Saturday, March 7, 2015
by Andrew Cromwell
What does it mean to commit to something? All of us have committed to get back in the gym, to start eating right, or stop wasting so much time on Facebook. More often than not, we have failed to follow through. Our lives are strewn with the wreckage of half-finished projects; plans that never made it past the dream stage, and relationships that always seem to fall just short of being great.
Commitment isn’t easy. Aligning our desires with our will-power and mixing them together in a way that results in personal transformation is just tough. Even more when it comes to the commitment that is required for our relationships to move to the next level. It is one thing to commit to get into the gym, and entirely another to commit to working through the junk that we all have in our closest relationships.

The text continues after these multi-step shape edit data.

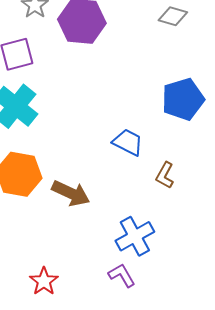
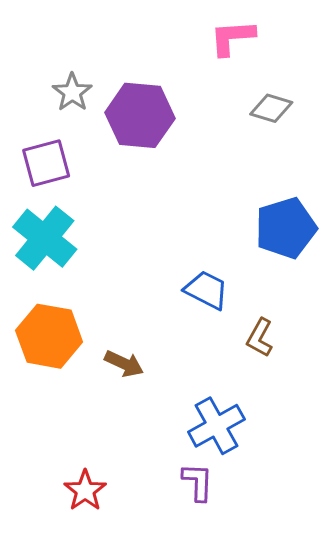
brown arrow: (71, 193) -> (124, 364), size x0.7
purple L-shape: (122, 275) -> (198, 482), turned 32

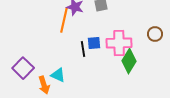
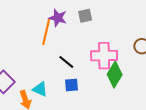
blue square: (94, 43) -> (71, 85), moved
black line: (83, 49) -> (66, 62), turned -42

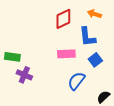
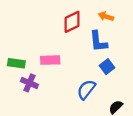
pink rectangle: (66, 54) -> (50, 60), moved

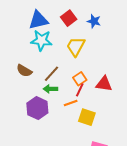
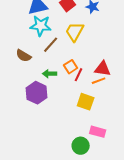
brown line: (52, 74) -> (51, 45), moved
orange square: (80, 79) -> (71, 67), moved
orange line: (71, 103) -> (99, 81), moved

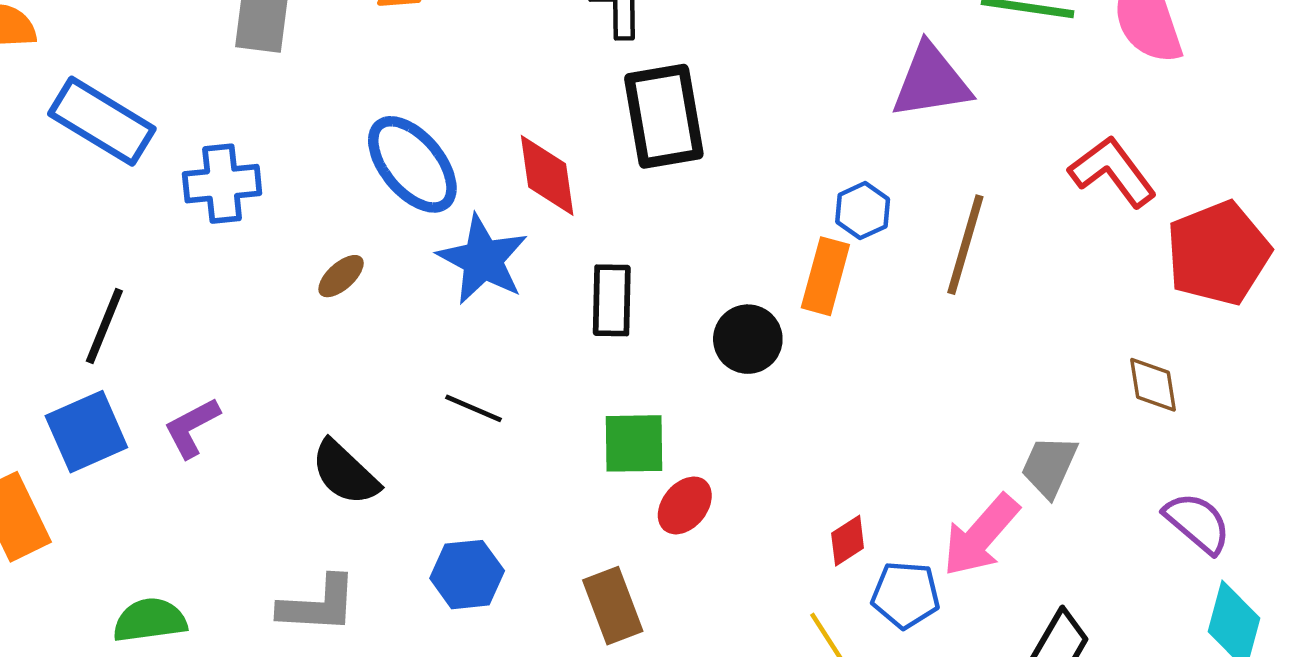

Loving people who are close to you — truly loving them — requires a level of commitment that we are uncomfortable with. It is easy to say we love someone. People say that all the time. We tell it to our kids when we are getting ready to leave our spouse. We say things like, “I love your mom/dad, but we just can’t live together.” Or we say it when we are talking about our relatives, “I love them, but I just can’t stand to be in the same room with them!"
Well, if that’s the case, then we have to ask ourselves, what does love really mean? The last time I checked, love was more than a feeling of liking the person (although that is part of it), it also involved a commitment to the person. For love really to be love, it means that we must be willing to be committed to the person. We must be committed to loving them through their limitations and weaknesses. We must be committed to the person whether or not we like them in the moment and whether or not they make us feel good.
This is where the rubber meets the road. Dear reader, you might be thinking that this kind of love is ideal and impossible. You live in the real world, and this kind of love is good only for saints and children’s stories. But I’d like to suggest that we not write off this kind of love so quickly. I believe that it is only when we love people through the difficult times that we really begin to understand what love means. Love that only loves when the other person makes us feel good or does what we want is nothing more than self-love. This kind of love says, “I love me so much that I'll love you only when you make me happy."
Regrettably, this is often the kind of love that characterizes marriages today. We say nice things to our spouse during the wedding ceremony, but we only mean them as long as we stay happy in the relationship. The moment we “fall out of love”, which is just code for, “you don’t make me happy anymore” or “I’m bored and selfish”, and then we make plans to move on to the next relationship.
Maybe it’s time for a revolution of commitment in our relationships. Whether it’s your marriage, your relatives or your closest friends, maybe we need to raise our understanding of what love means. So the next time you find yourself wanting to run away because the going gets tough, you stick in and fight for that which is important—your relationships. You and I have to be willing to fight for what matters. Maybe it’s true that the best lovers are the best fighters.